_Exercise objective_
Collect each line below that contains the string "qUnion".

_Supplied records_
>>>

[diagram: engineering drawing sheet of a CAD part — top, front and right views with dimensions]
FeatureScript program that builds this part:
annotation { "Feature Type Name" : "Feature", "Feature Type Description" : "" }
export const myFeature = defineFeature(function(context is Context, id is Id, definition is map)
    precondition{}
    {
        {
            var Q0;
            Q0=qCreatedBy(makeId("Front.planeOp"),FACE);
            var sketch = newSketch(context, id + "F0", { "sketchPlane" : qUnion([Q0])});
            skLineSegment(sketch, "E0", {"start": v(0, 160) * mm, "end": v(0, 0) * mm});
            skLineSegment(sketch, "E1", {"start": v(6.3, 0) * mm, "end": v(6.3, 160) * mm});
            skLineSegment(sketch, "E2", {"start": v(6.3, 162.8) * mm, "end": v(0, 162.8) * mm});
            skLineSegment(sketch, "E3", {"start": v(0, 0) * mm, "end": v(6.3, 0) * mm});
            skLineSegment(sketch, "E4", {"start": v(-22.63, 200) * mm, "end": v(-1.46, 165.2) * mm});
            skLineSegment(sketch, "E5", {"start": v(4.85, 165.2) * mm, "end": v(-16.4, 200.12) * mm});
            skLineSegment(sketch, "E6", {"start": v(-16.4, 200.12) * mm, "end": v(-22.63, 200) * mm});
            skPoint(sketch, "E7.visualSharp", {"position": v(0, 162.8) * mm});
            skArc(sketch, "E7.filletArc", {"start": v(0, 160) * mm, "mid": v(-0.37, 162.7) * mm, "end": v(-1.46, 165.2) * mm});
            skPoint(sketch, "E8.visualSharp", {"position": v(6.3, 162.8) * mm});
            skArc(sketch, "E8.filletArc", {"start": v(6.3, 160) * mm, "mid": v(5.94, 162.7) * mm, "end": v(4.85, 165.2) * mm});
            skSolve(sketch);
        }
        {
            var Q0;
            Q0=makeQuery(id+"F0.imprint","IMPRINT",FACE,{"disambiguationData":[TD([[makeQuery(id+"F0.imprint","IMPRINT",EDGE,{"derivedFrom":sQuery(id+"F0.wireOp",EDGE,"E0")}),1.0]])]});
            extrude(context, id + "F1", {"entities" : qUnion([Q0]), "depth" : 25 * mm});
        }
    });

<<<

_Solution to this task_
            var sketch = newSketch(context, id + "F0", { "sketchPlane" : qUnion([Q0])});
            extrude(context, id + "F1", {"entities" : qUnion([Q0]), "depth" : 25 * mm});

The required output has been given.